Redfin’s brokerage website and mobile application will soon display the amount of compensation being offered to buyer’s agents on more than 700,000 listings. The data will be available in 65 markets where local multiple listing services (MLS) provide the data.

Redfin first began publishing buyer’s agent compensation in Seattle, then began publishing the compensation on its own listings in every market where allowed in 2019. With this recent change — one that RE/MAX is also undertaking — that data will be available on every listing.

“Homebuyers will finally see how much money their agent stands to earn on any home for sale, letting them evaluate whether they’re getting good value for their money,” Redfin CEO Glenn Kelman said in a statement.” On the other side of the deal, people listing their home will find out what other sellers are paying buyer’s agents, without having to take their agents’ word for it.
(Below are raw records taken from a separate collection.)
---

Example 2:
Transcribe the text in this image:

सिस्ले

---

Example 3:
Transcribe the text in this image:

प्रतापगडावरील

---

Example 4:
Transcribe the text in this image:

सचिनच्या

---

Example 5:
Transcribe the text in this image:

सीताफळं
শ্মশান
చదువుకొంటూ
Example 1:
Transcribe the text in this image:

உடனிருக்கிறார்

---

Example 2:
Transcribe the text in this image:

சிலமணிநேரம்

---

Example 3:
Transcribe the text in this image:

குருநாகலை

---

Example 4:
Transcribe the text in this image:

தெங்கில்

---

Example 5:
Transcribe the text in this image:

“This information could usher in a new era of price competition that saves consumers billions of dollars in fees.”

The decision follows an agreement between the National Association of Realtors (NAR) and the U.S. Department of Justice (DOJ), after the former was sued over allegations that certain rules of the trade group place illegal restraints on Realtor competition.
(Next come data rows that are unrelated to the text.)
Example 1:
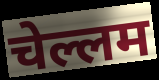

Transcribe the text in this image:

चेल्लम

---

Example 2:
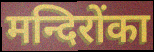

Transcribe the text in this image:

मन्दिरोंका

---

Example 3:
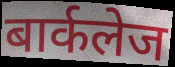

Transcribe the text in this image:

बार्कलेज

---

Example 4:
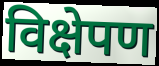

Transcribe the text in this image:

विक्षेपण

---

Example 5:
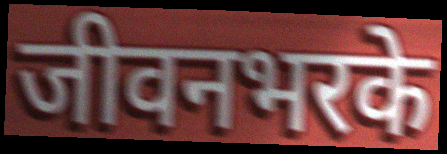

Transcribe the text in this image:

जीवनभरके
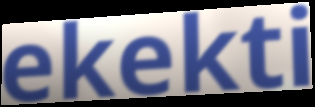
ekekti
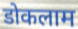
डोकलाम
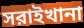
সরাইখানা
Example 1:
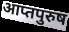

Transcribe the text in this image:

आप्तपुरुष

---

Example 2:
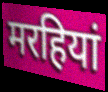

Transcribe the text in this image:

मरहियां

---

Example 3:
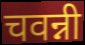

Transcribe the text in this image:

चवन्नी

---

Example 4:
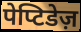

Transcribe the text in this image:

पेप्टिडेज़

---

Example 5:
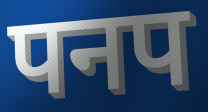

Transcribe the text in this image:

पनप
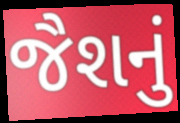
જૈશનું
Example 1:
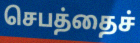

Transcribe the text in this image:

செபத்தைச்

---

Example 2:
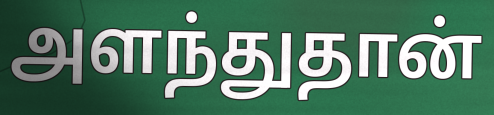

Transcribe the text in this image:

அளந்துதான்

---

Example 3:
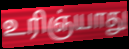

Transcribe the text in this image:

உரிஞ்யாது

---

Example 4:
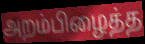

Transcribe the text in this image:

அறம்பிழைத்த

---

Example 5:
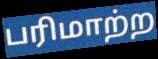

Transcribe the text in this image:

பரிமாற்ற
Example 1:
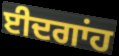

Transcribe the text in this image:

ਈਦਗਾਂਹ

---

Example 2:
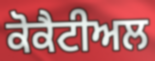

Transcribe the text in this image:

ਕੋਕੈਟੀਅਲ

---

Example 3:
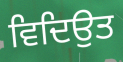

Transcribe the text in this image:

ਵਿਦਿਉਤ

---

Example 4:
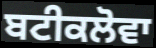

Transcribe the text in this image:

ਬਟੀਕਲੋਵਾ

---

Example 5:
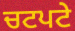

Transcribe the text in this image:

ਚਟਪਟੇ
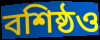
বশিষ্ঠও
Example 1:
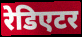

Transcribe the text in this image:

रेडिएटर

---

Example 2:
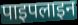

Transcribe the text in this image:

पाइपलाइन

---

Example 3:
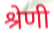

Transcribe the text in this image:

श्रेणी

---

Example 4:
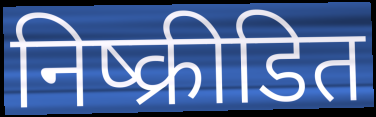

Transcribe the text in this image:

निष्क्रीडित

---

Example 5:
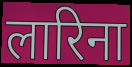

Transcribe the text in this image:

लारिना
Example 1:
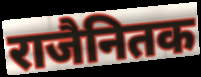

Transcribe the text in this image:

राजैनितक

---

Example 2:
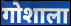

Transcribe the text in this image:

गोशाला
Although specific details are still being discussed, as part of the settlement, NAR promised to make buyer’s broker compensation public and so far 65 MLSs have followed.

The settlement also forbids agents from misrepresenting that buyer broker services are free, according to Redfin. The company commissioned a study in 2019 that found 61 percent of buyers did not fully understand how their agent was paid, the company said.

One consequence of the move could be that shedding light on buyer’s agent commission changes the average amount paid. Nick Bailey, the chief customer officer at RE/MAX said it was too early to tell the overall impact, but Redfin’s data showed that it actually pushed the average compensation down slightly in Seattle.

Prior to the agreement, Seattle was the only market where brokerage sites could publish all buyer’s agent compensation figures. In 2019, the typical buyer’s agent compensation was 2.8 percent, which declined to 2.7 percent in 2020. The average compensation stayed flat at 2.7 percent over the same time period nationally.

While both regulators and real estate companies begin to increase transparency around agent commission, there are multiple lawsuits over buyer’s broker commissions currently making their way through the courts. Redfin is not one of the defendants, but a many of its industry competitors are among the firms named in the suits.